画像: 慢性の微弱炎症状態がメラノサイトを活性化させることを筆頭に、シミ部位特有の肌状態を次々と解明してきた資生堂HAKU。7代目は異常な毛細血管によりメラノサイトを刺激する因子に着目。新配合のVカット複合体で刺激因子を抑え、シミ生成の連鎖を止める。 HAKU メラノフォーカスV (医薬部外品) <45g>¥10,000(編集部調べ) 資生堂 フリーダイヤル:0120-81-4710

慢性の微弱炎症状態がメラノサイトを活性化させることを筆頭に、シミ部位特有の肌状態を次々と解明してきた資生堂HAKU。7代目は異常な毛細血管によりメラノサイトを刺激する因子に着目。新配合のVカット複合体で刺激因子を抑え、シミ生成の連鎖を止める。
HAKU メラノフォーカスV
(医薬部外品) <45g>¥10,000(編集部調べ)
資生堂
フリーダイヤル:0120-81-4710
 

 国産ブランドの美白研究を見ていると、「日本人って本当にマジメだなぁ」と思わずにはいられない。シミができる過程を緻密に研究していると、まるで“もぐら叩き”のように新たな原因が次々と顔を出す。それらをひとつひとつ丁寧につぶすために、新たな成分の開発に各社が注力しているのだ。

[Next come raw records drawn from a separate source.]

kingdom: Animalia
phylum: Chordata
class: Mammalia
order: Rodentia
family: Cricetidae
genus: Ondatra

 基本的に、シミの原因は過剰に作りだされるメラニンにある。メラニンは、表皮にある色素細胞(メラノサイト)の中のチロシンがチロシナーゼという酵素と結びつくことで作られる。ただ、このメラニンは紫外線から細胞の核を守る日傘のような役割を果たすものであり、本来は必要なもの。メラニンは細胞が表皮から角層へ分化し、核が消失するとともにその役割を終え、自らも消えてなくなるのが正常なメラニンの生成から消失までの過程だ。シミは過剰に作られるメラニンが原因だから、チロシンとチロシナーゼの合体を阻害するアプローチが美白の基本となっている。それをベースに、従来からの美白製品は、チロシナーゼを活性化させる情報伝達物質やメラニンの生成工場であるメラノサイトの増殖を促す情報伝達物質を止めるなどのアプローチで、“メラニンが増える”のを食い止めてきた。

 こうした美白技術に加えて、資生堂のHAKUは、シミ部位の肌に特有の現象を見出すことで独自の進化を遂げてきた。シミ部位の肌は正常な部分に比べて慢性の炎症状態にあり、それが「メラニンを作れ!」という情報になり、メラノサイトが活性化する。その結果、表皮内に刺激細胞が現れ、さらなるメラニンを作り出そうとする。過剰に生み出されたメラニンが肌の中に詰まって行き場を失い、うまく新陳代謝が行われず、それらがシミとして表面化する。基底膜の異常がメラノサイトを活性化させる……。

 こうした一連の「シミが生まれるサイクル」に働きかける成分がHAKUには続々と投入されてきたわけだが、7代目の着眼点は、なんと毛細血管だという。シミ部位の表皮のとある因子が真皮にある毛細血管を刺激することで「毛細血管がメラノサイトを刺激する因子を発し、メラニンが作り続けられる」という新知見をもとに、新たな成分を開発したのだ。